• **WHAT YOU NEED TO DO**
For the records shown below, return an exact copy that excludes the pictures.

• **TASK MATERIAL**
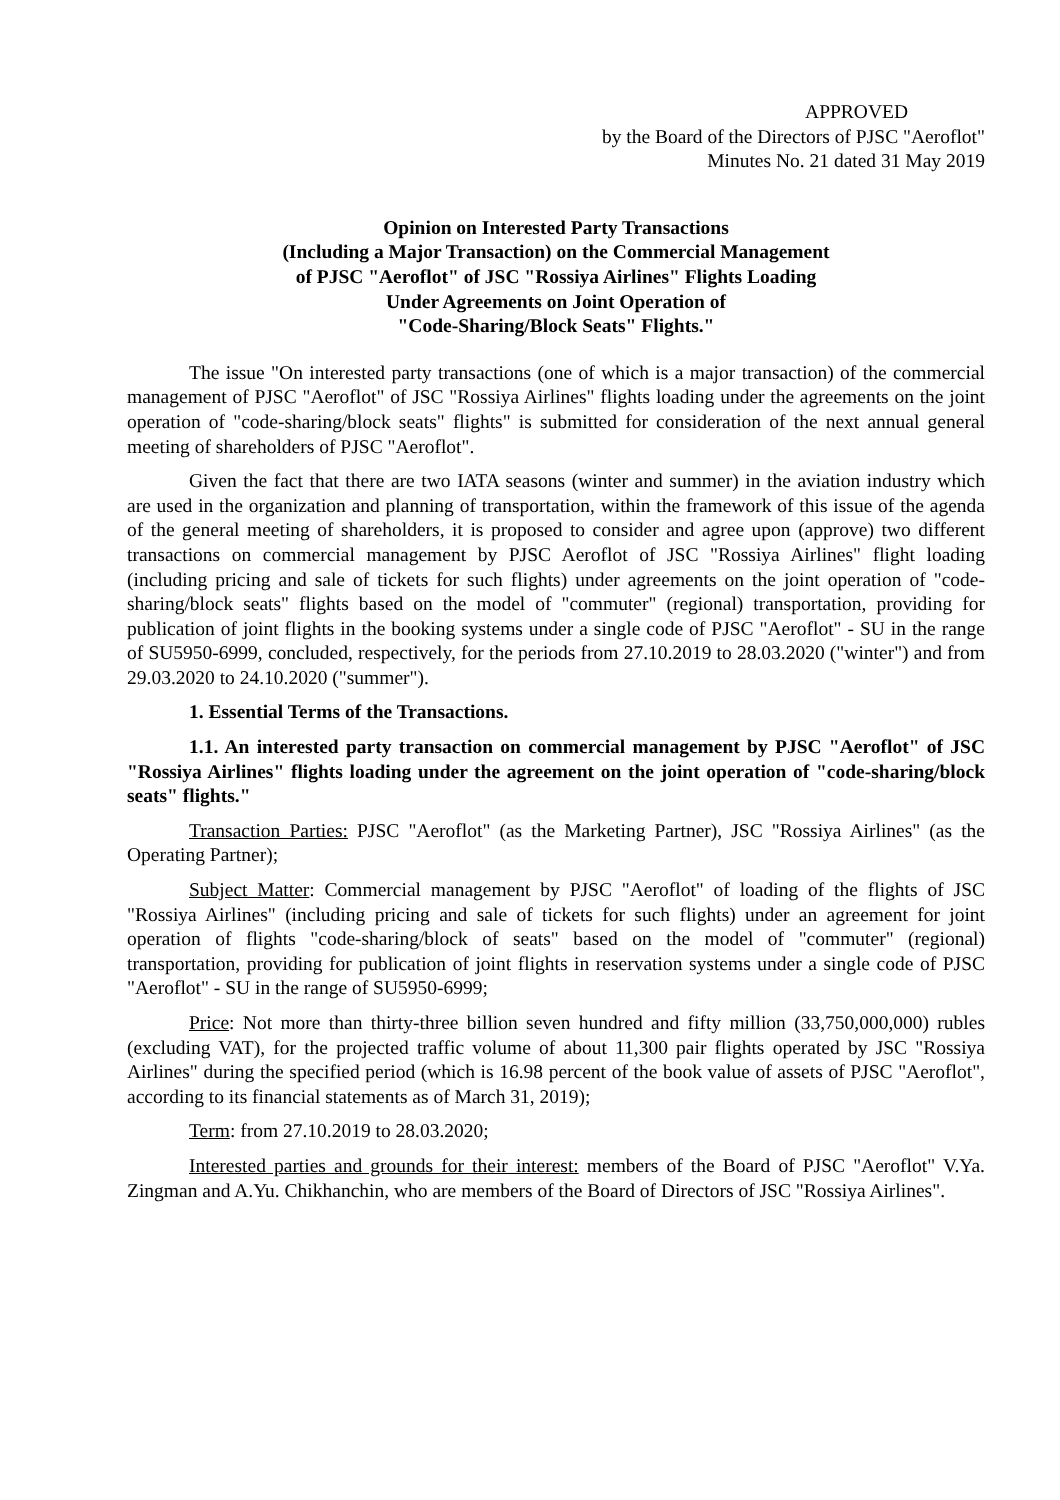APPROVED
by the Board of the Directors of PJSC "Aeroflot"
Minutes No. 21 dated 31 May 2019
Opinion on Interested Party Transactions
(Including a Major Transaction) on the Commercial Management
of PJSC "Aeroflot" of JSC "Rossiya Airlines" Flights Loading
Under Agreements on Joint Operation of
"Code-Sharing/Block Seats" Flights."
The issue "On interested party transactions (one of which is a major transaction) of the commercial management of PJSC "Aeroflot" of JSC "Rossiya Airlines" flights loading under the agreements on the joint operation of "code-sharing/block seats" flights" is submitted for consideration of the next annual general meeting of shareholders of PJSC "Aeroflot".
Given the fact that there are two IATA seasons (winter and summer) in the aviation industry which are used in the organization and planning of transportation, within the framework of this issue of the agenda of the general meeting of shareholders, it is proposed to consider and agree upon (approve) two different transactions on commercial management by PJSC Aeroflot of JSC "Rossiya Airlines" flight loading (including pricing and sale of tickets for such flights) under agreements on the joint operation of "code-sharing/block seats" flights based on the model of "commuter" (regional) transportation, providing for publication of joint flights in the booking systems under a single code of PJSC "Aeroflot" - SU in the range of SU5950-6999, concluded, respectively, for the periods from 27.10.2019 to 28.03.2020 ("winter") and from 29.03.2020 to 24.10.2020 ("summer").
1. Essential Terms of the Transactions.
1.1. An interested party transaction on commercial management by PJSC "Aeroflot" of JSC "Rossiya Airlines" flights loading under the agreement on the joint operation of "code-sharing/block seats" flights."
Transaction Parties: PJSC "Aeroflot" (as the Marketing Partner), JSC "Rossiya Airlines" (as the Operating Partner);
Subject Matter: Commercial management by PJSC "Aeroflot" of loading of the flights of JSC "Rossiya Airlines" (including pricing and sale of tickets for such flights) under an agreement for joint operation of flights "code-sharing/block of seats" based on the model of "commuter" (regional) transportation, providing for publication of joint flights in reservation systems under a single code of PJSC "Aeroflot" - SU in the range of SU5950-6999;
Price: Not more than thirty-three billion seven hundred and fifty million (33,750,000,000) rubles (excluding VAT), for the projected traffic volume of about 11,300 pair flights operated by JSC "Rossiya Airlines" during the specified period (which is 16.98 percent of the book value of assets of PJSC "Aeroflot", according to its financial statements as of March 31, 2019);
Term: from 27.10.2019 to 28.03.2020;
Interested parties and grounds for their interest: members of the Board of PJSC "Aeroflot" V.Ya. Zingman and A.Yu. Chikhanchin, who are members of the Board of Directors of JSC "Rossiya Airlines".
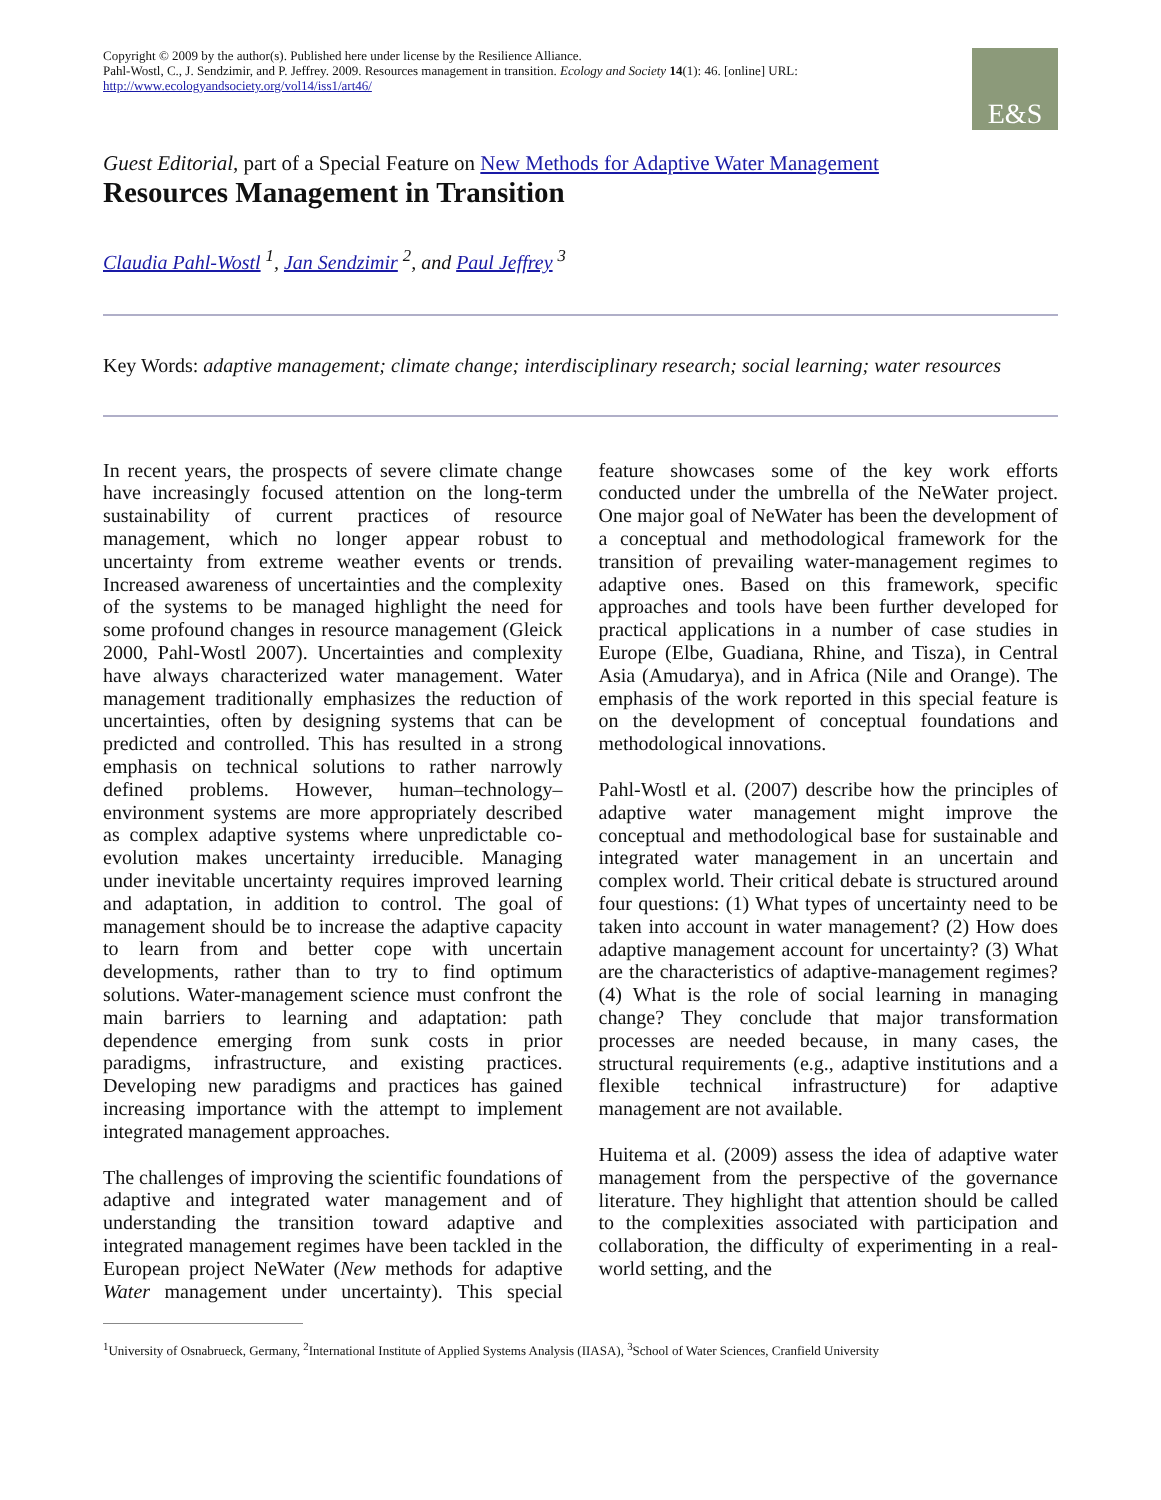Copyright © 2009 by the author(s). Published here under license by the Resilience Alliance.
Pahl-Wostl, C., J. Sendzimir, and P. Jeffrey. 2009. Resources management in transition. Ecology and Society 14(1): 46. [online] URL: http://www.ecologyandsociety.org/vol14/iss1/art46/
E&S
Guest Editorial, part of a Special Feature on New Methods for Adaptive Water Management
Resources Management in Transition
Claudia Pahl-Wostl <sup>1</sup>, Jan Sendzimir <sup>2</sup>, and Paul Jeffrey <sup>3</sup>
Key Words: adaptive management; climate change; interdisciplinary research; social learning; water resources
In recent years, the prospects of severe climate change have increasingly focused attention on the long-term sustainability of current practices of resource management, which no longer appear robust to uncertainty from extreme weather events or trends. Increased awareness of uncertainties and the complexity of the systems to be managed highlight the need for some profound changes in resource management (Gleick 2000, Pahl-Wostl 2007). Uncertainties and complexity have always characterized water management. Water management traditionally emphasizes the reduction of uncertainties, often by designing systems that can be predicted and controlled. This has resulted in a strong emphasis on technical solutions to rather narrowly defined problems. However, human–technology–environment systems are more appropriately described as complex adaptive systems where unpredictable co-evolution makes uncertainty irreducible. Managing under inevitable uncertainty requires improved learning and adaptation, in addition to control. The goal of management should be to increase the adaptive capacity to learn from and better cope with uncertain developments, rather than to try to find optimum solutions. Water-management science must confront the main barriers to learning and adaptation: path dependence emerging from sunk costs in prior paradigms, infrastructure, and existing practices. Developing new paradigms and practices has gained increasing importance with the attempt to implement integrated management approaches.
The challenges of improving the scientific foundations of adaptive and integrated water management and of understanding the transition toward adaptive and integrated management regimes have been tackled in the European project NeWater (New methods for adaptive Water management under uncertainty). This special feature showcases some of the key work efforts conducted under the umbrella of the NeWater project. One major goal of NeWater has been the development of a conceptual and methodological framework for the transition of prevailing water-management regimes to adaptive ones. Based on this framework, specific approaches and tools have been further developed for practical applications in a number of case studies in Europe (Elbe, Guadiana, Rhine, and Tisza), in Central Asia (Amudarya), and in Africa (Nile and Orange). The emphasis of the work reported in this special feature is on the development of conceptual foundations and methodological innovations.
Pahl-Wostl et al. (2007) describe how the principles of adaptive water management might improve the conceptual and methodological base for sustainable and integrated water management in an uncertain and complex world. Their critical debate is structured around four questions: (1) What types of uncertainty need to be taken into account in water management? (2) How does adaptive management account for uncertainty? (3) What are the characteristics of adaptive-management regimes? (4) What is the role of social learning in managing change? They conclude that major transformation processes are needed because, in many cases, the structural requirements (e.g., adaptive institutions and a flexible technical infrastructure) for adaptive management are not available.
Huitema et al. (2009) assess the idea of adaptive water management from the perspective of the governance literature. They highlight that attention should be called to the complexities associated with participation and collaboration, the difficulty of experimenting in a real-world setting, and the
<sup>1</sup> University of Osnabrueck, Germany, <sup>2</sup>International Institute of Applied Systems Analysis (IIASA), <sup>3</sup>School of Water Sciences, Cranfield University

• **COMPLETED TASK**
APPROVED
by the Board of the Directors of PJSC "Aeroflot"
Minutes No. 21 dated 31 May 2019
Opinion on Interested Party Transactions
(Including a Major Transaction) on the Commercial Management
of PJSC "Aeroflot" of JSC "Rossiya Airlines" Flights Loading
Under Agreements on Joint Operation of
"Code-Sharing/Block Seats" Flights."
The issue "On interested party transactions (one of which is a major transaction) of the commercial management of PJSC "Aeroflot" of JSC "Rossiya Airlines" flights loading under the agreements on the joint operation of "code-sharing/block seats" flights" is submitted for consideration of the next annual general meeting of shareholders of PJSC "Aeroflot".
Given the fact that there are two IATA seasons (winter and summer) in the aviation industry which are used in the organization and planning of transportation, within the framework of this issue of the agenda of the general meeting of shareholders, it is proposed to consider and agree upon (approve) two different transactions on commercial management by PJSC Aeroflot of JSC "Rossiya Airlines" flight loading (including pricing and sale of tickets for such flights) under agreements on the joint operation of "code-sharing/block seats" flights based on the model of "commuter" (regional) transportation, providing for publication of joint flights in the booking systems under a single code of PJSC "Aeroflot" - SU in the range of SU5950-6999, concluded, respectively, for the periods from 27.10.2019 to 28.03.2020 ("winter") and from 29.03.2020 to 24.10.2020 ("summer").
1. Essential Terms of the Transactions.
1.1. An interested party transaction on commercial management by PJSC "Aeroflot" of JSC "Rossiya Airlines" flights loading under the agreement on the joint operation of "code-sharing/block seats" flights."
Transaction Parties: PJSC "Aeroflot" (as the Marketing Partner), JSC "Rossiya Airlines" (as the Operating Partner);
Subject Matter: Commercial management by PJSC "Aeroflot" of loading of the flights of JSC "Rossiya Airlines" (including pricing and sale of tickets for such flights) under an agreement for joint operation of flights "code-sharing/block of seats" based on the model of "commuter" (regional) transportation, providing for publication of joint flights in reservation systems under a single code of PJSC "Aeroflot" - SU in the range of SU5950-6999;
Price: Not more than thirty-three billion seven hundred and fifty million (33,750,000,000) rubles (excluding VAT), for the projected traffic volume of about 11,300 pair flights operated by JSC "Rossiya Airlines" during the specified period (which is 16.98 percent of the book value of assets of PJSC "Aeroflot", according to its financial statements as of March 31, 2019);
Term: from 27.10.2019 to 28.03.2020;
Interested parties and grounds for their interest: members of the Board of PJSC "Aeroflot" V.Ya. Zingman and A.Yu. Chikhanchin, who are members of the Board of Directors of JSC "Rossiya Airlines".
Copyright © 2009 by the author(s). Published here under license by the Resilience Alliance.
Pahl-Wostl, C., J. Sendzimir, and P. Jeffrey. 2009. Resources management in transition. Ecology and Society 14(1): 46. [online] URL: http://www.ecologyandsociety.org/vol14/iss1/art46/
E&S
Guest Editorial, part of a Special Feature on New Methods for Adaptive Water Management
Resources Management in Transition
Claudia Pahl-Wostl <sup>1</sup>, Jan Sendzimir <sup>2</sup>, and Paul Jeffrey <sup>3</sup>
Key Words: adaptive management; climate change; interdisciplinary research; social learning; water resources
In recent years, the prospects of severe climate change have increasingly focused attention on the long-term sustainability of current practices of resource management, which no longer appear robust to uncertainty from extreme weather events or trends. Increased awareness of uncertainties and the complexity of the systems to be managed highlight the need for some profound changes in resource management (Gleick 2000, Pahl-Wostl 2007). Uncertainties and complexity have always characterized water management. Water management traditionally emphasizes the reduction of uncertainties, often by designing systems that can be predicted and controlled. This has resulted in a strong emphasis on technical solutions to rather narrowly defined problems. However, human–technology–environment systems are more appropriately described as complex adaptive systems where unpredictable co-evolution makes uncertainty irreducible. Managing under inevitable uncertainty requires improved learning and adaptation, in addition to control. The goal of management should be to increase the adaptive capacity to learn from and better cope with uncertain developments, rather than to try to find optimum solutions. Water-management science must confront the main barriers to learning and adaptation: path dependence emerging from sunk costs in prior paradigms, infrastructure, and existing practices. Developing new paradigms and practices has gained increasing importance with the attempt to implement integrated management approaches.
The challenges of improving the scientific foundations of adaptive and integrated water management and of understanding the transition toward adaptive and integrated management regimes have been tackled in the European project NeWater (New methods for adaptive Water management under uncertainty). This special feature showcases some of the key work efforts conducted under the umbrella of the NeWater project. One major goal of NeWater has been the development of a conceptual and methodological framework for the transition of prevailing water-management regimes to adaptive ones. Based on this framework, specific approaches and tools have been further developed for practical applications in a number of case studies in Europe (Elbe, Guadiana, Rhine, and Tisza), in Central Asia (Amudarya), and in Africa (Nile and Orange). The emphasis of the work reported in this special feature is on the development of conceptual foundations and methodological innovations.
Pahl-Wostl et al. (2007) describe how the principles of adaptive water management might improve the conceptual and methodological base for sustainable and integrated water management in an uncertain and complex world. Their critical debate is structured around four questions: (1) What types of uncertainty need to be taken into account in water management? (2) How does adaptive management account for uncertainty? (3) What are the characteristics of adaptive-management regimes? (4) What is the role of social learning in managing change? They conclude that major transformation processes are needed because, in many cases, the structural requirements (e.g., adaptive institutions and a flexible technical infrastructure) for adaptive management are not available.
Huitema et al. (2009) assess the idea of adaptive water management from the perspective of the governance literature. They highlight that attention should be called to the complexities associated with participation and collaboration, the difficulty of experimenting in a real-world setting, and the
<sup>1</sup> University of Osnabrueck, Germany, <sup>2</sup>International Institute of Applied Systems Analysis (IIASA), <sup>3</sup>School of Water Sciences, Cranfield University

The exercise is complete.